Checking if updated documents are visible to search

Given a set of recently updated documents (indexed without waiting for refresh), is there a way to check if they have been refreshed, or to wait until they have been refreshed (without calling _refresh)?

  • Waiting for x seconds doesn’t guarantee that the refresh has completed on all shards, especially if the cluster is under high load.
  • Searching for a document and finding the up-to-date version doesn’t guarantee that a subsequent search is not routed to a replica shard that still holds a stale version.

Does the following method work?

  • Call the index API with wait_for to update a dummy document.
  • If the call returns, assume that a complete index refresh has happened on all shards (and not just the replica shards that store the dummy document!), and so all documents should be visible to search.

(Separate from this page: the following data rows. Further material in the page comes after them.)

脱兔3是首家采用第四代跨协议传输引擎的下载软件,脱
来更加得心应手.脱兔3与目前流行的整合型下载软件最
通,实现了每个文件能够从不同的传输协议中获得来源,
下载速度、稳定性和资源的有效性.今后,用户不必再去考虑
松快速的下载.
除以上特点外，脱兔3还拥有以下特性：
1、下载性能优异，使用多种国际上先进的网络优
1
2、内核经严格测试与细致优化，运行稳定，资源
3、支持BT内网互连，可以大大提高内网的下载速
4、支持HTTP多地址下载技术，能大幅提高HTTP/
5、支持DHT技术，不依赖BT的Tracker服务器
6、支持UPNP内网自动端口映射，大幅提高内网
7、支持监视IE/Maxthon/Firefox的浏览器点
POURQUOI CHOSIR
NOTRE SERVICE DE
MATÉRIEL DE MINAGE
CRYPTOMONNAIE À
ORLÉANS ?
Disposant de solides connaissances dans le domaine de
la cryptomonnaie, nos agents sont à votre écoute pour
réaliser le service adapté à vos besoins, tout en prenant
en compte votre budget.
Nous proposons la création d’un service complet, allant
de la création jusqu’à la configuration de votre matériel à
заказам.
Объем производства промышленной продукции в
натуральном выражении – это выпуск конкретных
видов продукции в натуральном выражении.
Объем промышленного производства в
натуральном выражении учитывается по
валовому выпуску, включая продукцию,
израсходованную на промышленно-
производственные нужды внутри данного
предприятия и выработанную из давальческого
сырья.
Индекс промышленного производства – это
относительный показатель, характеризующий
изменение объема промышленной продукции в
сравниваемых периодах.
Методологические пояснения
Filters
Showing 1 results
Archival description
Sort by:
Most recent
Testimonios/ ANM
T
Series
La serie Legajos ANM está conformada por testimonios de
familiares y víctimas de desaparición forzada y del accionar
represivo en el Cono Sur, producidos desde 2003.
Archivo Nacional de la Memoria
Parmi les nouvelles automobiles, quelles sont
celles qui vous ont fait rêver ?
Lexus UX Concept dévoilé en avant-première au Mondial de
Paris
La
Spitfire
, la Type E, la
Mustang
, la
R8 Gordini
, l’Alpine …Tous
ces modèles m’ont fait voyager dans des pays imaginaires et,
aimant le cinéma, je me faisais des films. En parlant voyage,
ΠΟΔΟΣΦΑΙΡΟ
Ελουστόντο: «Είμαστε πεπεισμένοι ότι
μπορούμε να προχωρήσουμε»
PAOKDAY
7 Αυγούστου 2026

Is this assumption correct? Or is there a better solution?

As I wrote on SOF:

Yes. This is correct. The refresh call behind the scene will be for all the documents that have been added so far.

So you can call indeed the index API with the arbitrary document with the wait_for option.

As you are holding a temporal list of inserted documents on your side you can also _search for the latest document every x seconds and once the number of hits is 1, you can assume that the _refresh has happened.

Otherwise, there's a nice BulkIngester API in Java, and in other languages as well that you could use:

try (final BulkIngester<Void> ingester = BulkIngester.of(b -> b
        .client(client)
        .globalSettings(gs -> gs
                .index(indexName)
                .refresh(Refresh.True)
        )
        .listener(new BulkListener<>() {
            @Override
            public void beforeBulk(long executionId, BulkRequest request, List<Void> voids) {
                logger.debug("going to execute bulk of {} requests", request.operations().size());
            }

            @Override
            public void afterBulk(long executionId, BulkRequest request, List<Void> voids, BulkResponse response) {
                logger.debug("bulk executed {} errors", response.errors() ? "with" : "without");
            }

            @Override
            public void afterBulk(long executionId, BulkRequest request, List<Void> voids, Throwable failure) {
                logger.warn("error while executing bulk", failure);
            }
        })
        .maxOperations(10)
        .maxSize(10_000)
        .flushInterval(10, TimeUnit.SECONDS)
)) {
    final var data = BinaryData.of("{\"foo\":\"bar\"}".getBytes(StandardCharsets.UTF_8), ContentType.APPLICATION_JSON);
    for (int i = 0; i < size; i++) {
        ingester.add(bo -> bo.index(io -> io.document(data)));
    }
}

That code means that every 10 seconds or every 10000 documents, a bulk request will be sent and refresh will be called. The Listener will be "aware" of it, meaning that you can then empty your cache.

PS: If you are not using bulk API, you should :wink:

My 2 cents.

Parallel discussion on SOF and here!

You can only assume a _refresh has happened on at least one shard. This is effectively same as this observation

What about refresh=wait_for on a dummy document? Can we also only assume that the _refresh has happened on the shard(s) that hold the dummy document?

well, the doc says for wait_for (my emphasis)

“Wait for the changes made by the request to be made visible by a refresh before replying”

The specific request may change only a subset of shards, so only that subset of shards would be guaranteed to be refreshed. Unless I am missing something.

I dont think it would be too hard to validate this via script.

Yes, you are right. I tested it, and wait_for indeed does not guarantee a complete refresh on all shards. :frowning:

1 Like

To be consistent with its own documentation is to be expected.

But my favorite proverb is “Trust, but verify!”